* START Text passage *
Recommender systems Coupling relationship Matrix factorization Cold-start Predicting## 1 Introduction

Recommender system (RS) is an important way to deal with the problem of information overload since it applies information filtering approaches for providing proposals for users that are suitable to their favors and tastes [1]. However, most of the existing RS perform not very well because they suffer from problems of cold start and sparsity caused by the massive growth of new items participation with no ratings. As a result, the magnitude of user/item vector could not be properly learned due to the lack of information. However, the decision-making quality of the recommender system always depends on the rating data from the users in real applications.

Based on the ideas mentioned above, an illustration of a movie recommendation problem in coupling relationship can be found in Fig. 1. For example, the attributes “director”, “artists”, and “genre” are consisted of the attributes of a movie. Different director, actor and genre jointly form the corresponding attribute values. Through the view recordings of each user can offer the information of relevant attribute values, it can establish different movies’ correction by the similarity of attribute values, which are often coupled together and serve as an extra source which can provide more information to indicate why the user gives the rating.

The main reason of the problems is that the traditional recommendation strategies such as collaborative filtering (CF) generally depend on user-item rating matrix, which is usually partially filled. Latent factor models, such as matrix factorization (MF), attempt to explain the ratings by transforming both items and users to the same latent factor space. MF models are effective at apprising structure which relates to most or all items simultaneously.

This paper is prominently improved by considering of Coupled Attribute Value Similarity. In addition, item coupling process extraordinary explanatory of the existing ratings based on the empirical evidence. Therefore, combining the relevance can be potentially utilized in RS.

This paper enlightened by previous studies such as [5] and [6]. We present an effort to exploit the CF problem with the ratings and combination the inter relation of items.

We extend the item-coupling analysis method to reveal the implicit relationship between items, which enable them to effectively deal with sparse datasets;

We focus on inferring the implicit relationship from the item coupling relationship combined with user’s subjective preferences rating scale into matrix factorization learning model;

We conduct an extensive experimental study on two real data sets and show that the proposed methods outperform three state-of-the-art methods for item-cold start recommendation.

## 2 Related Work

In this section, we review some classical approaches which mainly include collaborative filtering (CF) and content-based (CB) techniques in Recommender Systems.

With the emerging of CF [1, 7] in the RS field, it achieved a great accomplishment since CF methods are domain independent and only rely on historical user record without demanding the establishment of explicit profiles, as well as seizing the abstruse and difficult to profile by other means. CF method is most adept with detecting relationships between items or, alternatively, between users for generating recommendations. CF can be further categoried into the neighborhood-based and model-based methods.

In recent years, the neighborhood-based techniques have been effectively deployed and widely investigated by several researches. Neighborhood-based methods also involved user-oriented [8] and item-oriented approaches [9]. User-oriented methods mainly discern like-minded users with the similar historical actions or ratings, while item-oriented methods estimate unknown ratings on the basis of similar items that tend to be rated resemblance. User-oriented and item-oriented methods are commonly explicitly modelling the similarities of users or items or merging them together [10]. The neighborhood-based method is prevalent used since it is easier and intuitive to implement. However, although it can generate the approximately precise results, it suffers the serious limitation of scalability with the rising magnitude of users and items.
* END Text passage *
_Written exercise 1:_ Reproduce the part of the records that opens with the line containing "list Fusce ipsum nunc, [224, 1048, 1051, 1074]" and closes with the line containing "list aliquet in, viverra ut, [295, 321, 1051, 346]", including both of those lines.
* START Listed entries *
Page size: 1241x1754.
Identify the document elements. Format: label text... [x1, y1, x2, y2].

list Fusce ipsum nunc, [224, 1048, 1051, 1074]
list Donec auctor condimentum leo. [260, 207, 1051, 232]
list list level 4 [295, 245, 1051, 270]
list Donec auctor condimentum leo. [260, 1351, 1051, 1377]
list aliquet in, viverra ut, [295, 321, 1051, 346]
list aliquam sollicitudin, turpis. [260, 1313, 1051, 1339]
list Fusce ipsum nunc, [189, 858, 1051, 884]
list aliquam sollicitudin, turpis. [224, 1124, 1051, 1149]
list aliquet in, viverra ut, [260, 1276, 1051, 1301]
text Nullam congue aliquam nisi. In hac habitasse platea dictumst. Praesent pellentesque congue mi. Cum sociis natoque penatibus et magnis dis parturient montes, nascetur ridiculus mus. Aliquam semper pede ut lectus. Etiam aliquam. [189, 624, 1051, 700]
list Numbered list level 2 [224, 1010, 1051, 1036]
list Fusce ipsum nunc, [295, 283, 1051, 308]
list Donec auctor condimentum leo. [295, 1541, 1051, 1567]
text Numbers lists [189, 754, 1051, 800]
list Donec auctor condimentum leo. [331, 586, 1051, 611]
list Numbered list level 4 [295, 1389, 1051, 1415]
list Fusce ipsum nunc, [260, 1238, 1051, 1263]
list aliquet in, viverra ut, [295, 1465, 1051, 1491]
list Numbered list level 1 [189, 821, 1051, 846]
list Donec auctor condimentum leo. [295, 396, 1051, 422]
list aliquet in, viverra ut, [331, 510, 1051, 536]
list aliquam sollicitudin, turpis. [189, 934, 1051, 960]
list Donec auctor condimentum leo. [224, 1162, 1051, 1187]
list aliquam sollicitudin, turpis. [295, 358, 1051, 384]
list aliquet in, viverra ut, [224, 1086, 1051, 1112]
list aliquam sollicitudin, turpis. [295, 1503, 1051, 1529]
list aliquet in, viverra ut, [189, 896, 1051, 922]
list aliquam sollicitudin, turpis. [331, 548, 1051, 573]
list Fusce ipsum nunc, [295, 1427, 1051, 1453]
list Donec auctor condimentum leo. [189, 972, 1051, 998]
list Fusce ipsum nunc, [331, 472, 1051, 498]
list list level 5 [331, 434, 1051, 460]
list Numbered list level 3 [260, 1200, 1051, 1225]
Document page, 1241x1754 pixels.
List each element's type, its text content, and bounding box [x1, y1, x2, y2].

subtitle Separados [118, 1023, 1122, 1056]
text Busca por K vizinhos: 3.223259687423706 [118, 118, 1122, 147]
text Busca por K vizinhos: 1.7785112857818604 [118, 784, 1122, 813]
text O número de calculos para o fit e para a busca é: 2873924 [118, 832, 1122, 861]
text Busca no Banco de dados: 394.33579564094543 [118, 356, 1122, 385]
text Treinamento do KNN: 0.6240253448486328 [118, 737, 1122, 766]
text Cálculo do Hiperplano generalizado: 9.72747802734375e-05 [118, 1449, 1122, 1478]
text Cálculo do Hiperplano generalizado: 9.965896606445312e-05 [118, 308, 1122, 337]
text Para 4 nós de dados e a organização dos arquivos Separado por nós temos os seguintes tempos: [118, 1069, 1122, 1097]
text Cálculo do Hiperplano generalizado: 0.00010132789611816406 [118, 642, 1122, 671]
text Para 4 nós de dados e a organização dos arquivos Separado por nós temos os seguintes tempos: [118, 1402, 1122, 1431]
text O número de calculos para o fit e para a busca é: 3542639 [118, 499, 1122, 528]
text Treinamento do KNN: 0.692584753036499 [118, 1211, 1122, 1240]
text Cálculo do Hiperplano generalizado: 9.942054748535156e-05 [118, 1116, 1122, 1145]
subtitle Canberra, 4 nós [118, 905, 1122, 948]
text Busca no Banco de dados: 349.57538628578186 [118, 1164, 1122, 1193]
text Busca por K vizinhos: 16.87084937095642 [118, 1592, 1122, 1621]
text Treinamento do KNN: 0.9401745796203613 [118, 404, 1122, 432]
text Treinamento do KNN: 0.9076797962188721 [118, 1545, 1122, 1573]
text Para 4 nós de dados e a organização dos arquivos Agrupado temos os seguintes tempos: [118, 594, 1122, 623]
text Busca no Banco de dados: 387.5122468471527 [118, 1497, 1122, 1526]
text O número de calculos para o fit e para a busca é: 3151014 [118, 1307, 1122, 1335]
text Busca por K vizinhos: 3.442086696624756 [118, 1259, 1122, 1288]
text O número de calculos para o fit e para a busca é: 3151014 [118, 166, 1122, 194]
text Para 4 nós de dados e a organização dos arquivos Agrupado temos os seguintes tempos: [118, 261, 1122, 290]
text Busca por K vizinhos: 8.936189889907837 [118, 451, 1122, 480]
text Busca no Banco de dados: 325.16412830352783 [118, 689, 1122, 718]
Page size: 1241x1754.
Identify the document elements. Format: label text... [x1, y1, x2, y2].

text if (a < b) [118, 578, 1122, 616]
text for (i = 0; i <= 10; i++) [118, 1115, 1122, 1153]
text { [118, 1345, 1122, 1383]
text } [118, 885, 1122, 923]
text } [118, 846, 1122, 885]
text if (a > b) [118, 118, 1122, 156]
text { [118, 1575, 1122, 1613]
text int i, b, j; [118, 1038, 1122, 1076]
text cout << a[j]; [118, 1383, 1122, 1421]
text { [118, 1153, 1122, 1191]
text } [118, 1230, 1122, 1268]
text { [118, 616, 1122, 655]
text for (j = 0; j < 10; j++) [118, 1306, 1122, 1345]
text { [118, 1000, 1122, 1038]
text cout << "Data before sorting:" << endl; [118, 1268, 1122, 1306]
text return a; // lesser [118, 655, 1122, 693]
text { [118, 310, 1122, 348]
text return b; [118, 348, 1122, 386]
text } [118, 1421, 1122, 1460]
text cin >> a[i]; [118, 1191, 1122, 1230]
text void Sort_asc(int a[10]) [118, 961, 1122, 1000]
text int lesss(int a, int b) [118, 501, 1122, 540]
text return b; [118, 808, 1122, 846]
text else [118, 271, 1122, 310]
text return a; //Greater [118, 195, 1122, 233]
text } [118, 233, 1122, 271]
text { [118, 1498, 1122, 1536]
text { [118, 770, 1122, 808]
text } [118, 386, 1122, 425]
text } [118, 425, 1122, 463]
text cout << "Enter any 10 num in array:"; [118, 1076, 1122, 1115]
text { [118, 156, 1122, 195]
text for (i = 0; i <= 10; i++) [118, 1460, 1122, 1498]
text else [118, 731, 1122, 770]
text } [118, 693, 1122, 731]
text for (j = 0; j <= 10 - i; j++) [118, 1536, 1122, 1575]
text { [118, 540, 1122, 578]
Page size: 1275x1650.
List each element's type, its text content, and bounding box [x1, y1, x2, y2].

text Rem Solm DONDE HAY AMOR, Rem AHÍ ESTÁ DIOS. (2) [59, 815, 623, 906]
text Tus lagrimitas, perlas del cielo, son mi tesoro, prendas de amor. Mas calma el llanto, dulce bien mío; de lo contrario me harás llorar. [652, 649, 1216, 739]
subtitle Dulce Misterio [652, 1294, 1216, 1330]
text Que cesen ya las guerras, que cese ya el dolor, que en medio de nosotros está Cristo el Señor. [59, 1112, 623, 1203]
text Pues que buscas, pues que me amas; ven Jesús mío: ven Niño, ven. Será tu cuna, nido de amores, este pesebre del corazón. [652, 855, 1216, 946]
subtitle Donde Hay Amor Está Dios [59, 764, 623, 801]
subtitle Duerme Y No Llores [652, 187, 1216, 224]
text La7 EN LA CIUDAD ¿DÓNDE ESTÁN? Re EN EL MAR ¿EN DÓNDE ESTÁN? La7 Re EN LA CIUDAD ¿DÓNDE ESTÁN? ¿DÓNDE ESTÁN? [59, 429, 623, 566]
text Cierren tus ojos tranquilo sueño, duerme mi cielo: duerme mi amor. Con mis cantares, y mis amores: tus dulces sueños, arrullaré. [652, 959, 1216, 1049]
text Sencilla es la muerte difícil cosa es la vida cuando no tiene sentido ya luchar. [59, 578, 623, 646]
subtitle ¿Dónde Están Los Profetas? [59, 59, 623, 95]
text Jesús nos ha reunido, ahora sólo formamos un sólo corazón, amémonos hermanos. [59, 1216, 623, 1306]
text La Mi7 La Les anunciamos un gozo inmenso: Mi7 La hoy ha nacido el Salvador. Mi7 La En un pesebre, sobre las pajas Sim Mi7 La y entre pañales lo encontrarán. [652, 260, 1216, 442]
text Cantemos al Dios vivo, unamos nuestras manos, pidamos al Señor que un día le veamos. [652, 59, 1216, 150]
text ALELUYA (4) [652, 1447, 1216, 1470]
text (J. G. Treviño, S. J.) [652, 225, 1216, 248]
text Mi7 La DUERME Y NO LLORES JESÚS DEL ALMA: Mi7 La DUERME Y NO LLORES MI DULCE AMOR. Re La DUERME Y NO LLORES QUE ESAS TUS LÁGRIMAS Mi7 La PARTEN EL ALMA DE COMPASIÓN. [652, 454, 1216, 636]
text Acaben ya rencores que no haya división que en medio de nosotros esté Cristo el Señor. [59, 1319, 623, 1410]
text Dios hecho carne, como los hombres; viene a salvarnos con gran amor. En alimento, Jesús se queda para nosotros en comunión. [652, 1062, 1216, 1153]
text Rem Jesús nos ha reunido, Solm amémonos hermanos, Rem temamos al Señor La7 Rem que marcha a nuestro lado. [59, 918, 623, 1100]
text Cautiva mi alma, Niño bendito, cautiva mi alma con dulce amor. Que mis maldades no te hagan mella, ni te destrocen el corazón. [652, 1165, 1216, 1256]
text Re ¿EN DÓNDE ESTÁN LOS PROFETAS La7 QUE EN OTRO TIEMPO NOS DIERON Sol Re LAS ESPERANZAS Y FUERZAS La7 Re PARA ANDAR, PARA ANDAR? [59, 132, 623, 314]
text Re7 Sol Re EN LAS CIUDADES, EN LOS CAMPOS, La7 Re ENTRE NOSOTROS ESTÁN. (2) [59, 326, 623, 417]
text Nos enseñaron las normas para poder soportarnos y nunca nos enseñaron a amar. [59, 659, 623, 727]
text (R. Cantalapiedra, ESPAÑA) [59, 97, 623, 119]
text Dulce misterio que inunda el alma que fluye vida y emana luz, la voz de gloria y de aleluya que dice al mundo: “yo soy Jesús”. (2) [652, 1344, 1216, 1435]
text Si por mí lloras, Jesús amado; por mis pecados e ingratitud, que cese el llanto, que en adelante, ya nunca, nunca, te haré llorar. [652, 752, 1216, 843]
* END Listed entries *
_Written exercise 2:_ Write the next part of the passage on recommender systems, picking up after its last sentence.

_Exercise answer 1:_
list Fusce ipsum nunc, [224, 1048, 1051, 1074]
list Donec auctor condimentum leo. [260, 207, 1051, 232]
list list level 4 [295, 245, 1051, 270]
list Donec auctor condimentum leo. [260, 1351, 1051, 1377]
list aliquet in, viverra ut, [295, 321, 1051, 346]

_Exercise answer 2:_
An alternative way of collaborative filtering is model-based method, which trains the observed ratings to get a well-designed model. The unknown ratings can be evaluated via the model instead of handling the original rating matrix. The bayesian hierarchical model [11, 12], clustering model [13], latent factor model [7], are the well-known examples in collaborative filtering. Among them the most widely used single model is matrix factorization (MF). The merit of MF approach is its elasticity to append some fundamental extensions to the primary model. MF techniques can be a potentially more effective method for the elusive relation data, owing to their remarkable precisely and scalability. Koren et al. did amount of relevance works as the guidance to the progress of development [7].

The mainly challenge in CF is to effectively forecast the preferences of users. However, the traditional CF mainly focuses on building the user-item matrix, meanwhile a wealth of items only rated by a small fraction of users. Therefore, leaving the majority of user-item relations unknown, the issue currently referred to the cold-start problem [14]. CF only settles the problem to a certain degree, but it cannot provide a complete solution. So, more progressive methods have been developed to fuse auxiliary information for the purpose of effectively providing the items with low popularity or new arrivals. These approaches can facilitate the personalized item recommendation performance.

Clearly, CF and CB method are complement with each other because of they typically deal with the same issue from different perspectives. Embedding user- and item-oriented filtering and extra information can strengthen the performance of RS framework. Several attributes similarity of user or item fusion algorithms and hybridizations has been developed by [14]. They are major in excavating the dependence of users’ and item’s characters and transitivity of feedback indirect neighbors in the data sets. Based on this intuition, the similarity can capture the associate of new user-item and complement the closest neighbors’ predict score.

Review that numbers of modified researches has been done to ameliorate the performance of basic Matrix Factorization methods of recommender systems recently are presumed that the attributes of item are independent and identically distributed (i.i.d), and ignores the coupling relationships between items, which is not compatible with the reality situation. And there is no much work has been done to fuse relation of item attribute within model, inspired by the concept of coupled attribute value similarity (CAVS). This paper concerns on approaches which centers on item-item similarity predicts the ratings for an item on the ratings expressed by the user inclination for an item of his or her ratings on the similar items.

## 3 Coupling Relationship Analysis

Most of similarity measuring method mainly depends on the historical rating score which is usually insufficient or deals with the items of category attributes relationship separately. The general used similarity metric is Pearson correlation coefficient (PCC) algorithm [18], which assumes there exists a linear relationship between the variables. Actually, the relationship between attributes of items should be incorporated together to measure the similarity.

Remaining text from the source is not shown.